DATA TO PROCESS ::
== Segment start ==

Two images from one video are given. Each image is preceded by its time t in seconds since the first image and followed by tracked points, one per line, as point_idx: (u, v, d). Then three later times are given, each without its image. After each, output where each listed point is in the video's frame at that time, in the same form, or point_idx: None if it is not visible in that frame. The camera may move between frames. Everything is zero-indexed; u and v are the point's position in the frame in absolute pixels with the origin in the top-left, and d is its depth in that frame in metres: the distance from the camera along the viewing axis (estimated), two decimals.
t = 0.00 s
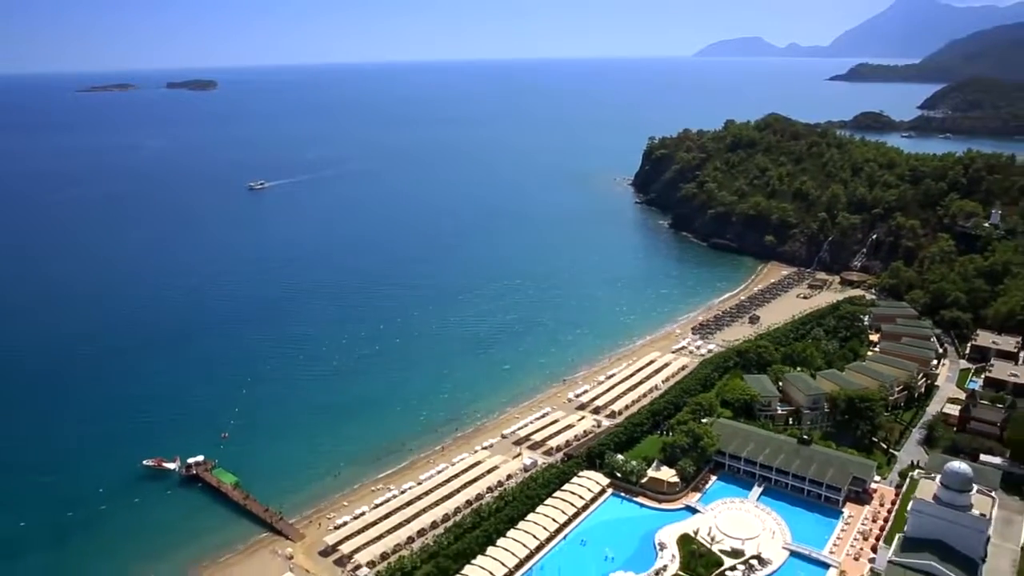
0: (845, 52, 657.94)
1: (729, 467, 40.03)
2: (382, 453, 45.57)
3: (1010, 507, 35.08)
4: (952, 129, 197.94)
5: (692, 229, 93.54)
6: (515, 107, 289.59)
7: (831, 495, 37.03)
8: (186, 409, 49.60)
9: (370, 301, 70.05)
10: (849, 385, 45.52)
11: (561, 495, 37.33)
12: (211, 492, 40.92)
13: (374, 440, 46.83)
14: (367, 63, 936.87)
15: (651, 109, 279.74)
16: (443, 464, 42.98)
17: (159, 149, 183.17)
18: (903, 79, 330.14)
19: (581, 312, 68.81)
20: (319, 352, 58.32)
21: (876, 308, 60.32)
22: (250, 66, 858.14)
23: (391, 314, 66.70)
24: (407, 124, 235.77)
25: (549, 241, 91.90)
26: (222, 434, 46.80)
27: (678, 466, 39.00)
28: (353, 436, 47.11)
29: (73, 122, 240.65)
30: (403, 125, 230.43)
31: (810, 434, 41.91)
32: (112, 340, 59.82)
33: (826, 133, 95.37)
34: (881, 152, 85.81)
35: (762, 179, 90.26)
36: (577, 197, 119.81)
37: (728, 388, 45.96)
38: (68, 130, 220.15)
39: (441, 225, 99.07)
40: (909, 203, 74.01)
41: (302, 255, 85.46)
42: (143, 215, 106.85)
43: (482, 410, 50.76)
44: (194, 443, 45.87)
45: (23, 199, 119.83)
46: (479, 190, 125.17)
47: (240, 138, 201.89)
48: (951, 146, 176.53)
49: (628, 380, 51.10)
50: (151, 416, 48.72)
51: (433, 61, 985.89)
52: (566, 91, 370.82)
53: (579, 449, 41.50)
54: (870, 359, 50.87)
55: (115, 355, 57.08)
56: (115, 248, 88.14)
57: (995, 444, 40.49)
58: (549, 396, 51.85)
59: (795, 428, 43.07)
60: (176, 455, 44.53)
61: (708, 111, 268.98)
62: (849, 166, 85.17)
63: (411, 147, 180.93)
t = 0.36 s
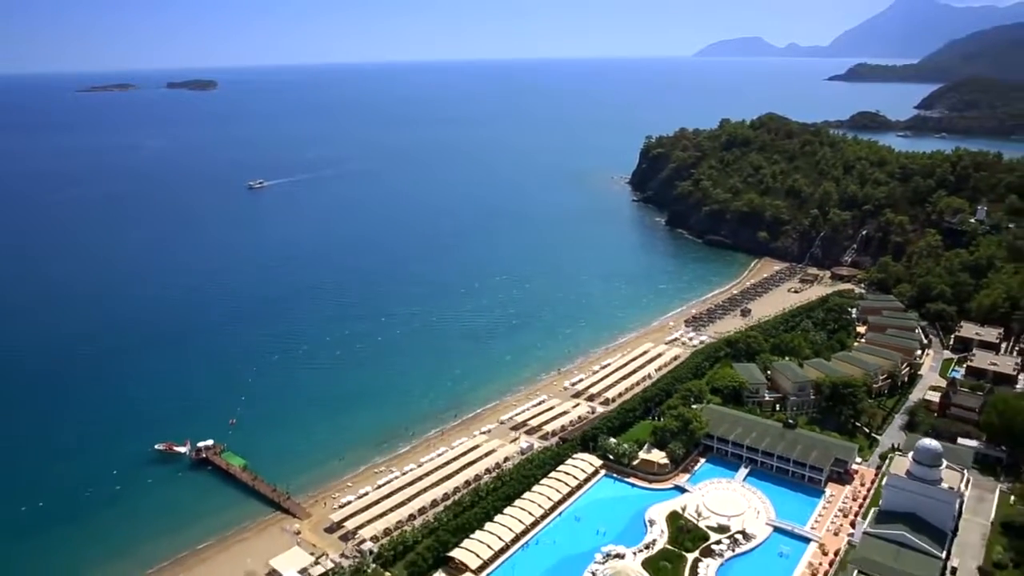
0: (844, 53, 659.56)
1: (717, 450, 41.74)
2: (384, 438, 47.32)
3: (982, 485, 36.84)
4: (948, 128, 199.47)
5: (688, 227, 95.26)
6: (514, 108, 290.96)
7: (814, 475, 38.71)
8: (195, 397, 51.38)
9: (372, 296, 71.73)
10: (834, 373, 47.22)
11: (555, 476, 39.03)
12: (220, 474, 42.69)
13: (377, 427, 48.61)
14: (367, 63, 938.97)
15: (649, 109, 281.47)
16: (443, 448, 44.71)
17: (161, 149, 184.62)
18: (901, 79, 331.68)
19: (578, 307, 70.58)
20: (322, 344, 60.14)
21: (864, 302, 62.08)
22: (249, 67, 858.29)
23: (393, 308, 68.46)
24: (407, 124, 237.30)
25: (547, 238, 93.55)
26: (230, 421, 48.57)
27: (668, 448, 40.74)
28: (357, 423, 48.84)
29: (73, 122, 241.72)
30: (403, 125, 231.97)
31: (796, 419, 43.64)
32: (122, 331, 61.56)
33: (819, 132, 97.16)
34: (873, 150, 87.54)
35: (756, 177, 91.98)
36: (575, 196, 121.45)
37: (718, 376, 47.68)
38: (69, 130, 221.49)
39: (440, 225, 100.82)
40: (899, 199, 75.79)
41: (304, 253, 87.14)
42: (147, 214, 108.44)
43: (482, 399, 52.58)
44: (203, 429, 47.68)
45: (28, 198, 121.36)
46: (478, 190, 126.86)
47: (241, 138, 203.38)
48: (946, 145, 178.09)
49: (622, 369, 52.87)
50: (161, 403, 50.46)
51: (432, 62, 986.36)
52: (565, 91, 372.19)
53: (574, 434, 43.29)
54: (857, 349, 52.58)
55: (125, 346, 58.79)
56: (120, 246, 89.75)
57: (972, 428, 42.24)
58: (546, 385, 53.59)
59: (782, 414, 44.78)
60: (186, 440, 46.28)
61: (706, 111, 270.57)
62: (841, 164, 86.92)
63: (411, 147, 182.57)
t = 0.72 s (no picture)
0: (843, 53, 661.36)
1: (706, 434, 43.42)
2: (386, 425, 49.04)
3: (957, 466, 38.56)
4: (943, 128, 201.14)
5: (683, 224, 97.01)
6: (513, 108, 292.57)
7: (798, 457, 40.39)
8: (203, 385, 53.13)
9: (374, 291, 73.51)
10: (820, 361, 48.89)
11: (551, 458, 40.76)
12: (229, 458, 44.42)
13: (380, 414, 50.35)
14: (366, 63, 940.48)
15: (647, 109, 283.20)
16: (443, 433, 46.41)
17: (162, 148, 186.24)
18: (899, 79, 333.47)
19: (574, 301, 72.28)
20: (325, 336, 61.90)
21: (852, 295, 63.83)
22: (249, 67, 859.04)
23: (393, 302, 70.19)
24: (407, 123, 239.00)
25: (544, 235, 95.26)
26: (238, 408, 50.33)
27: (659, 432, 42.46)
28: (360, 410, 50.58)
29: (73, 122, 242.94)
30: (403, 125, 233.76)
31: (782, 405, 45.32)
32: (130, 324, 63.36)
33: (812, 131, 98.94)
34: (864, 148, 89.31)
35: (750, 175, 93.76)
36: (572, 194, 123.19)
37: (708, 365, 49.42)
38: (71, 129, 222.91)
39: (439, 222, 102.43)
40: (889, 196, 77.53)
41: (305, 249, 88.88)
42: (151, 212, 109.97)
43: (480, 388, 54.33)
44: (212, 415, 49.43)
45: (35, 197, 123.28)
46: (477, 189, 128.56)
47: (242, 137, 205.01)
48: (942, 144, 179.96)
49: (616, 359, 54.62)
50: (170, 391, 52.22)
51: (432, 62, 986.73)
52: (565, 91, 373.91)
53: (569, 419, 45.03)
54: (844, 340, 54.29)
55: (133, 338, 60.54)
56: (126, 243, 91.42)
57: (951, 413, 43.93)
58: (542, 374, 55.33)
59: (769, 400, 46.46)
60: (195, 426, 48.02)
61: (704, 112, 272.40)
62: (833, 162, 88.71)
63: (411, 147, 184.23)
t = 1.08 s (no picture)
0: (842, 53, 662.59)
1: (696, 419, 45.15)
2: (388, 413, 50.81)
3: (935, 447, 40.36)
4: (938, 127, 202.76)
5: (679, 221, 98.80)
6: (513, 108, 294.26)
7: (784, 440, 42.08)
8: (210, 375, 54.93)
9: (376, 287, 75.28)
10: (807, 350, 50.63)
11: (547, 441, 42.51)
12: (238, 442, 46.19)
13: (382, 402, 52.14)
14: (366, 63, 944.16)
15: (646, 109, 284.90)
16: (443, 418, 48.24)
17: (165, 148, 187.90)
18: (896, 79, 335.15)
19: (571, 296, 74.10)
20: (328, 329, 63.74)
21: (842, 289, 65.61)
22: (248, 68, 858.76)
23: (394, 297, 72.00)
24: (407, 123, 240.67)
25: (542, 233, 97.11)
26: (246, 396, 52.11)
27: (651, 417, 44.28)
28: (363, 398, 52.38)
29: (74, 122, 244.61)
30: (403, 125, 235.64)
31: (770, 392, 47.06)
32: (139, 318, 65.27)
33: (806, 129, 100.74)
34: (856, 146, 91.10)
35: (744, 173, 95.55)
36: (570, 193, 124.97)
37: (699, 354, 51.18)
38: (73, 130, 224.47)
39: (439, 221, 104.27)
40: (879, 193, 79.32)
41: (307, 247, 90.68)
42: (155, 211, 111.66)
43: (479, 378, 56.10)
44: (220, 402, 51.24)
45: (39, 196, 124.98)
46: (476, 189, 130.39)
47: (243, 137, 206.65)
48: (937, 142, 181.84)
49: (611, 349, 56.40)
50: (180, 380, 54.11)
51: (432, 62, 987.56)
52: (564, 91, 375.59)
53: (564, 405, 46.84)
54: (831, 330, 56.04)
55: (142, 331, 62.36)
56: (132, 241, 93.13)
57: (932, 399, 45.73)
58: (539, 364, 57.10)
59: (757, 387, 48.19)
60: (204, 412, 49.81)
61: (703, 112, 274.33)
62: (825, 160, 90.44)
63: (410, 147, 185.95)
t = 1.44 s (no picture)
0: (841, 53, 664.12)
1: (687, 405, 46.91)
2: (390, 401, 52.57)
3: (915, 430, 42.11)
4: (934, 127, 204.40)
5: (674, 218, 100.60)
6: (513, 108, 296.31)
7: (770, 425, 43.82)
8: (217, 365, 56.74)
9: (377, 282, 77.01)
10: (795, 340, 52.38)
11: (542, 426, 44.26)
12: (245, 428, 47.94)
13: (384, 391, 53.91)
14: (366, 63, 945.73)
15: (645, 109, 286.58)
16: (443, 405, 49.96)
17: (166, 147, 189.51)
18: (894, 80, 336.74)
19: (568, 290, 75.87)
20: (331, 322, 65.52)
21: (831, 282, 67.37)
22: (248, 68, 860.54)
23: (396, 292, 73.80)
24: (407, 123, 242.33)
25: (540, 230, 98.90)
26: (251, 385, 53.88)
27: (643, 403, 46.04)
28: (365, 388, 54.13)
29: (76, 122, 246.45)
30: (403, 125, 237.44)
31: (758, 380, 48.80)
32: (147, 311, 67.07)
33: (799, 129, 102.58)
34: (848, 145, 92.91)
35: (739, 171, 97.36)
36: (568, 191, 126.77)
37: (691, 344, 52.91)
38: (75, 129, 225.97)
39: (439, 219, 106.09)
40: (869, 190, 81.14)
41: (310, 243, 92.40)
42: (158, 209, 113.32)
43: (478, 368, 57.84)
44: (228, 391, 53.02)
45: (44, 194, 126.78)
46: (476, 188, 132.21)
47: (245, 137, 208.42)
48: (931, 141, 184.15)
49: (606, 340, 58.12)
50: (188, 369, 55.91)
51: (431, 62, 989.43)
52: (563, 91, 377.13)
53: (560, 392, 48.62)
54: (819, 322, 57.80)
55: (150, 324, 64.13)
56: (137, 237, 94.75)
57: (913, 386, 47.45)
58: (536, 355, 58.85)
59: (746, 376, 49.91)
60: (212, 399, 51.57)
61: (701, 112, 276.73)
62: (818, 158, 92.24)
63: (410, 147, 187.70)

== Segment end ==

WORK INSTRUCTION ::
Only the lines above from the one with "7: (814, 475, 38.71)" up to and including the one with "19: (578, 307, 70.58)" should be repeated, exactly as written.

RESULT FOR THIS TASK ::
7: (814, 475, 38.71)
8: (195, 397, 51.38)
9: (372, 296, 71.73)
10: (834, 373, 47.22)
11: (555, 476, 39.03)
12: (220, 474, 42.69)
13: (377, 427, 48.61)
14: (367, 63, 938.97)
15: (649, 109, 281.47)
16: (443, 448, 44.71)
17: (161, 149, 184.62)
18: (901, 79, 331.68)
19: (578, 307, 70.58)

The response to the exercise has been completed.